The art of the human tower is unlikely to be considered among the Fine Arts any time soon, but it nonetheless will attract tens of thousands of people to this city on 6 and 7 October for an annual contest.
In it, 32 tower teams are pitted against one another to see who can create the tallest and most difficult-to-build human constructions.
This practice dates back to the 18th century, when a traditional dance of the region began taking on a new dimension. Today, climbers, barefoot and wearing sashes around their torsos for support, create towers which are, in some cases, nine storeys high, each crowned by a small child.
The tower competition is the main event, but parallel parades, music, street performances and concerts will also take place, showcasing the culture and history of the city.

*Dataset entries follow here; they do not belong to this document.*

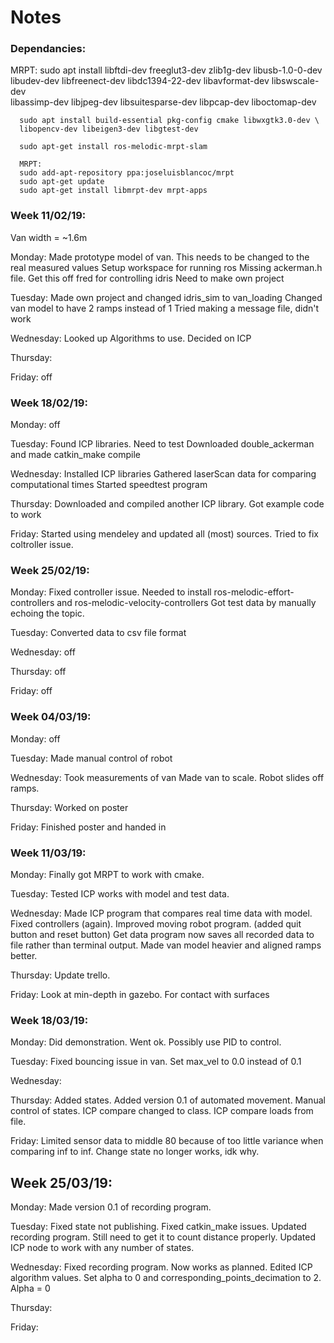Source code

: # Notes

### Dependancies:
MRPT: sudo apt install libftdi-dev freeglut3-dev zlib1g-dev libusb-1.0-0-dev \
      libudev-dev libfreenect-dev libdc1394-22-dev libavformat-dev libswscale-dev \
      libassimp-dev libjpeg-dev   libsuitesparse-dev libpcap-dev liboctomap-dev

      sudo apt install build-essential pkg-config cmake libwxgtk3.0-dev \
      libopencv-dev libeigen3-dev libgtest-dev

      sudo apt-get install ros-melodic-mrpt-slam

      MRPT:
      sudo add-apt-repository ppa:joseluisblancoc/mrpt
      sudo apt-get update
      sudo apt-get install libmrpt-dev mrpt-apps



### Week 11/02/19:
Van width = ~1.6m

Monday:
Made prototype model of van. This needs to be changed to the real measured values
Setup workspace for running ros
Missing ackerman.h file. Get this off fred for controlling idris
Need to make own project

Tuesday:
Made own project and changed idris_sim to van_loading
Changed van model to have 2 ramps instead of 1
Tried making a message file, didn't work

Wednesday:
Looked up Algorithms to use. Decided on ICP

Thursday:

Friday: off

### Week 18/02/19:

Monday: off

Tuesday:
Found ICP libraries. Need to test
Downloaded double_ackerman and made catkin_make compile

Wednesday:
Installed ICP libraries
Gathered laserScan data for comparing computational times
Started speedtest program

Thursday:
Downloaded and compiled another ICP library.
Got example code to work

Friday:
Started using mendeley and updated all (most) sources.
Tried to fix coltroller issue.

### Week 25/02/19:

Monday:
Fixed controller issue. Needed to install ros-melodic-effort-controllers and ros-melodic-velocity-controllers
Got test data by manually echoing the topic.

Tuesday:
Converted data to csv file format

Wednesday: off

Thursday: off

Friday: off

### Week 04/03/19:

Monday: off

Tuesday:
Made manual control of robot

Wednesday:
Took measurements of van
Made van to scale. Robot slides off ramps.

Thursday:
Worked on poster

Friday:
Finished poster and handed in

### Week 11/03/19:

Monday:
Finally got MRPT to work with cmake.

Tuesday:
Tested ICP works with model and test data.

Wednesday:
Made ICP program that compares real time data with model.
Fixed controllers (again).
Improved moving robot program. (added quit button and reset button)
Get data program now saves all recorded data to file rather than terminal output.
Made van model heavier and aligned ramps better.

Thursday:
Update trello.

Friday:
Look at min-depth in gazebo. For contact with surfaces

### Week 18/03/19:

Monday:
Did demonstration. Went ok.
Possibly use PID to control.

Tuesday:
Fixed bouncing issue in van. Set max_vel to 0.0 instead of 0.1

Wednesday:


Thursday:
Added states.
Added version 0.1 of automated movement.
Manual control of states.
ICP compare changed to class.
ICP compare loads from file.

Friday:
Limited sensor data to middle 80 because of too little variance when comparing inf to inf.
Change state no longer works, idk why.

## Week 25/03/19:

Monday:
Made version 0.1 of recording program.

Tuesday:
Fixed state not publishing.
Fixed catkin_make issues.
Updated recording program. Still need to get it to count distance properly.
Updated ICP node to work with any number of states.

Wednesday:
Fixed recording program. Now works as planned.
Edited ICP algorithm values. Set alpha to 0 and corresponding_points_decimation to 2.
Alpha = 0

Thursday:

Friday:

A journey back further into the history of the city, as far back as the early Christians, can be made at the exhibition housed in impressively-remodelled Seminary building pictured. If you know where this is, you could win a prize.
Please send the name of the city and the name of the human tower competition (in the original language) to firstname.lastname@example.org. Only entries with your full name, delivery address and telephone number will be considered.
Last month's photo showed Bohinj valley (Slovenia) where Kravji Bal, a festival to celebrate the return of the cattle took place.
Congratulations to Håkan Assarsson in Estepona who answered correctly. Your prize will be on its way to you soon.